I know that some people think open source is a popularity contest, but I don't care whether mixing proprietary stuff with open stuff "can work". Indeed, I'd rather people used copyleft licensing to stop the freeloading undertaken by all those "commercial companies" which ends up with open stuff under the hood with the hood welded shut. Those companies should be put in the position of choosing between having to do the hard work themselves or instead making "open access" products where their customers can actually fix stuff instead of throwing it away when a minor flaw becomes too irritating to tolerate any more.
"One wonders why, if the BBC had developed an open source codec back in 2003, that they hadn't developed this to production quality for the iPlayer, avoiding the row over supporting Windows first with a proprietary codec, and at the same time relinquishing their dependence of Real Video."

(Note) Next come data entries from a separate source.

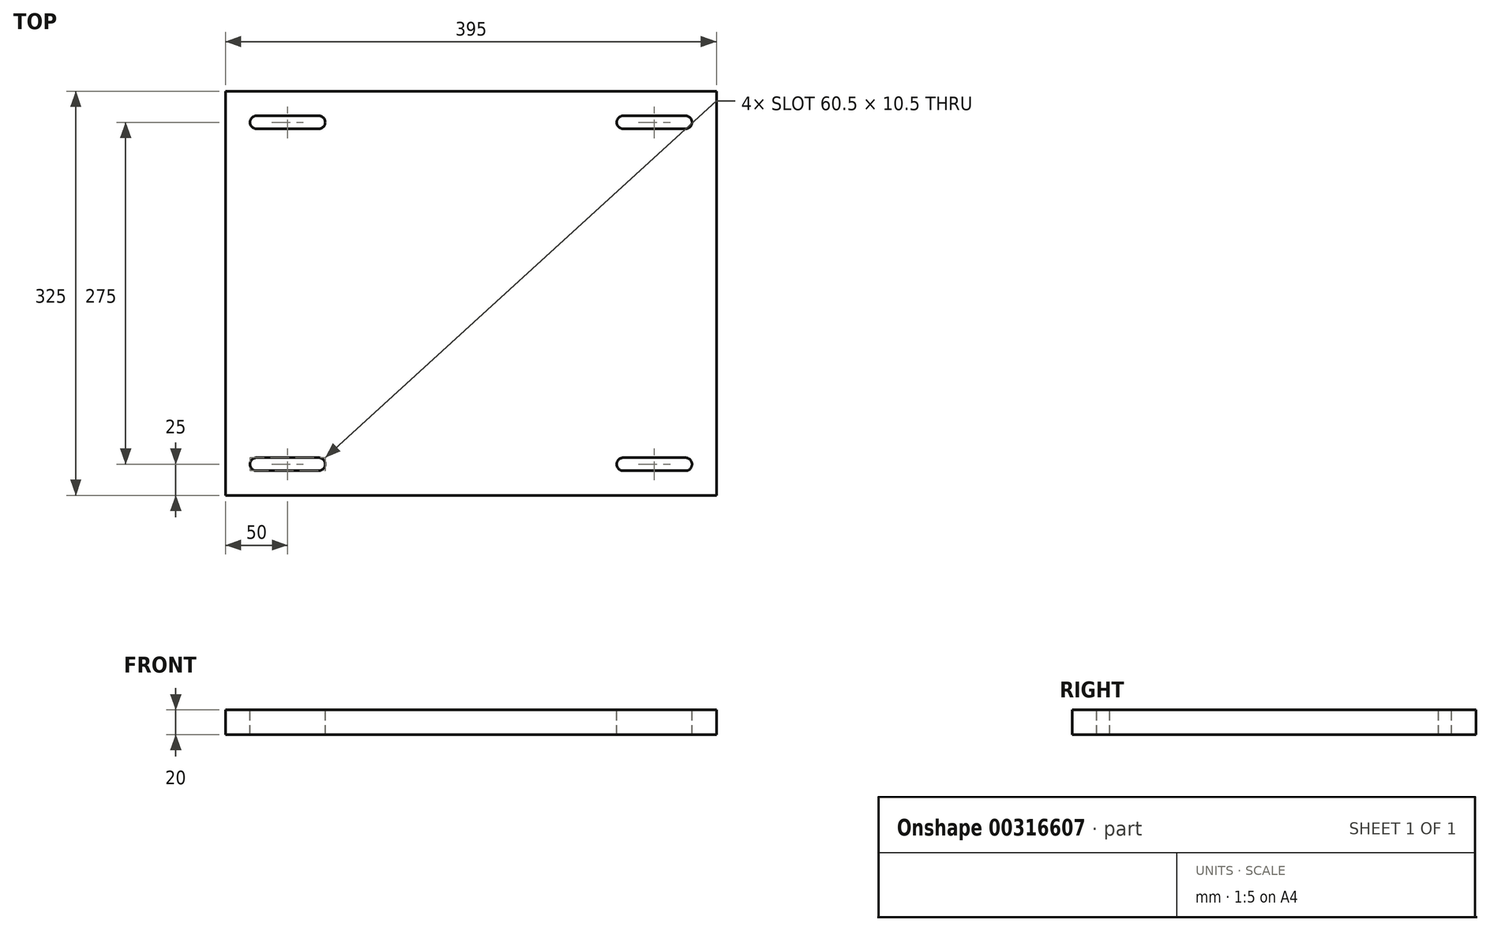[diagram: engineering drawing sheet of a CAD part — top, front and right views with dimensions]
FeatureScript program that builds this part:
annotation { "Feature Type Name" : "Feature", "Feature Type Description" : "" }
export const myFeature = defineFeature(function(context is Context, id is Id, definition is map)
    precondition{}
    {
        {
            var Q0;
            Q0=qCreatedBy(makeId("Top.planeOp"),FACE);
            var sketch = newSketch(context, id + "F0", { "sketchPlane" : qUnion([Q0])});
            skLineSegment(sketch, "E0.bottom", {"start": v(197.5, -162.5) * mm, "end": v(-197.5, -162.5) * mm});
            skLineSegment(sketch, "E0.top", {"start": v(197.5, 162.5) * mm, "end": v(-197.5, 162.5) * mm});
            skLineSegment(sketch, "E0.left", {"start": v(197.5, -162.5) * mm, "end": v(197.5, 162.5) * mm});
            skLineSegment(sketch, "E0.right", {"start": v(-197.5, -162.5) * mm, "end": v(-197.5, 162.5) * mm});
            skPoint(sketch, "E0.middle", {"position": v(0, 0) * mm});
            skSolve(sketch);
        }
        {
            var Q0;
            Q0=makeQuery(id+"F0.imprint","IMPRINT",FACE,{"disambiguationData":[TD([[makeQuery(id+"F0.imprint","IMPRINT",EDGE,{"derivedFrom":sQuery(id+"F0.wireOp",EDGE,"E0.bottom")}),-1.0]])]});
            extrude(context, id + "F1", {"entities" : qUnion([Q0]), "oppositeDirection" : true, "depth" : 20 * mm});
        }
        {
            var Q0;
            Q0=makeQuery(id+"F1.opExtrude","CAP_FACE",FACE,{"disambiguationData":[OSD([sQuery(id+"F0.wireOp",EDGE,"E0.bottom"),sQuery(id+"F0.wireOp",EDGE,"E0.top"),sQuery(id+"F0.wireOp",EDGE,"E0.left"),sQuery(id+"F0.wireOp",EDGE,"E0.right")])],"isStart":true});
            var sketch = newSketch(context, id + "F2", { "sketchPlane" : qUnion([Q0])});
            skLineSegment(sketch, "E1", {"start": v(0, -162.5) * mm, "end": v(0, -137.5) * mm, "construction": true});
            skPoint(sketch, "E1.endSnap0", {"position": v(0, -162.5) * mm});
            skLineSegment(sketch, "E2", {"start": v(0, -137.5) * mm, "end": v(-172.5, -137.5) * mm, "construction": true});
            skPoint(sketch, "E3", {"position": v(-172.5, -137.5) * mm});
            skPoint(sketch, "E4", {"position": v(-122.5, -137.5) * mm});
            skArc(sketch, "E5", {"start": v(-172.5, -132.25) * mm, "mid": v(-177.75, -137.5) * mm, "end": v(-172.5, -142.75) * mm});
            skArc(sketch, "E6", {"start": v(-122.5, -142.75) * mm, "mid": v(-117.25, -137.5) * mm, "end": v(-122.5, -132.25) * mm});
            skLineSegment(sketch, "E7", {"start": v(-172.5, -132.25) * mm, "end": v(-122.5, -132.25) * mm});
            skLineSegment(sketch, "E8", {"start": v(-172.5, -142.75) * mm, "end": v(-122.5, -142.75) * mm});
            skLineSegment(sketch, "E9.MirrorCS", {"start": v(172.5, -132.25) * mm, "end": v(122.5, -132.25) * mm});
            skArc(sketch, "E10.MirrorCS", {"start": v(172.5, -132.25) * mm, "mid": v(177.75, -137.5) * mm, "end": v(172.5, -142.75) * mm});
            skLineSegment(sketch, "E11.MirrorCS", {"start": v(172.5, -142.75) * mm, "end": v(122.5, -142.75) * mm});
            skArc(sketch, "E12.MirrorCS", {"start": v(122.5, -142.75) * mm, "mid": v(117.25, -137.5) * mm, "end": v(122.5, -132.25) * mm});
            skLineSegment(sketch, "E13.MirrorCS", {"start": v(-172.5, 132.25) * mm, "end": v(-122.5, 132.25) * mm});
            skArc(sketch, "E14.MirrorCS", {"start": v(-172.5, 132.25) * mm, "mid": v(-177.75, 137.5) * mm, "end": v(-172.5, 142.75) * mm});
            skLineSegment(sketch, "E15.MirrorCS", {"start": v(-172.5, 142.75) * mm, "end": v(-122.5, 142.75) * mm});
            skArc(sketch, "E16.MirrorCS", {"start": v(-122.5, 142.75) * mm, "mid": v(-117.25, 137.5) * mm, "end": v(-122.5, 132.25) * mm});
            skLineSegment(sketch, "E17.MirrorCS", {"start": v(172.5, 132.25) * mm, "end": v(122.5, 132.25) * mm});
            skArc(sketch, "E18.MirrorCS", {"start": v(122.5, 142.75) * mm, "mid": v(117.25, 137.5) * mm, "end": v(122.5, 132.25) * mm});
            skLineSegment(sketch, "E19.MirrorCS", {"start": v(172.5, 142.75) * mm, "end": v(122.5, 142.75) * mm});
            skArc(sketch, "E20.MirrorCS", {"start": v(172.5, 132.25) * mm, "mid": v(177.75, 137.5) * mm, "end": v(172.5, 142.75) * mm});
            skSolve(sketch);
        }
        {
            var Q0;
            Q0=makeQuery(id+"F2.imprint","IMPRINT",FACE,{"disambiguationData":[TD([[makeQuery(id+"F2.imprint","IMPRINT",EDGE,{"derivedFrom":sQuery(id+"F2.wireOp",EDGE,"E13.MirrorCS")}),1.0]])]});
            var Q1;
            Q1=makeQuery(id+"F2.imprint","IMPRINT",FACE,{"disambiguationData":[TD([[makeQuery(id+"F2.imprint","IMPRINT",EDGE,{"derivedFrom":sQuery(id+"F2.wireOp",EDGE,"E5")}),1.0]])]});
            var Q2;
            Q2=makeQuery(id+"F2.imprint","IMPRINT",FACE,{"disambiguationData":[TD([[makeQuery(id+"F2.imprint","IMPRINT",EDGE,{"derivedFrom":sQuery(id+"F2.wireOp",EDGE,"E9.MirrorCS")}),1.0]])]});
            var Q3;
            Q3=makeQuery(id+"F2.imprint","IMPRINT",FACE,{"disambiguationData":[TD([[makeQuery(id+"F2.imprint","IMPRINT",EDGE,{"derivedFrom":sQuery(id+"F2.wireOp",EDGE,"E17.MirrorCS")}),-1.0]])]});
            extrude(context, id + "F3", {"entities" : qUnion([Q0, Q1, Q2, Q3]), "operationType" : NewBodyOperationType.REMOVE, "oppositeDirection" : true, "depth" : 25 * mm});
        }
    });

Because the BBC is now plagued by a bunch of competing interests, some demanding DRM and content restrictions ostensibly so that they can sell content to foreign people, although I imagine it's mostly about siphoning off money for their chums in various production and media houses. In other words, the BBC isn't necessarily thinking about their audience's (and the source of their funds) best interests.
Fingers crossed
Here's hoping. The video tag is one of the most potentially promising features of HTMLv5.
It would be really nice if google release the codecs along the lines of
"You can use this technology royalty free, as long as you're not a patent troll, in which case you can't"
2. Buy shares in Washington State furniture companies.
3. Convert You Tube to use the new codec.
4. Watch the chairs fly!
5 Profit!
@Mosh Jahan - An open standard can't mandate a propietery technology that needs to be licenced (it would no longer be an open standard as there would be a barrier to implementation - money). This is why there's a debate. You're right that some of the current H264 patent holders are f**kwards.
Compression-rate improvement in video codecs has been very modest
Cliff says: "For those who don't get why codec choice is so important, the last few percent in filesize reduction for a specified quality can make a huge difference when streaming videos...."
On the contrary, a few percent filesize reduction is just a few percent and this is simply very little and arguably practically negligible. To put the same thing the other way around, when you have a specified filesize, the improvement in picture quality from using a VP6 (or VP8) encoder is barely perceptible against VP3, and you'd have to concentrate carefully to see it. It's worthwhile if it's free, but I'd argue it's not worth paying for. More generally, over the past decade the improvement in the compression rate of the state-of-the-art video codecs has been very modest, whereas there have been major improvements in bandwidth and more major bandwidth improvements are coming.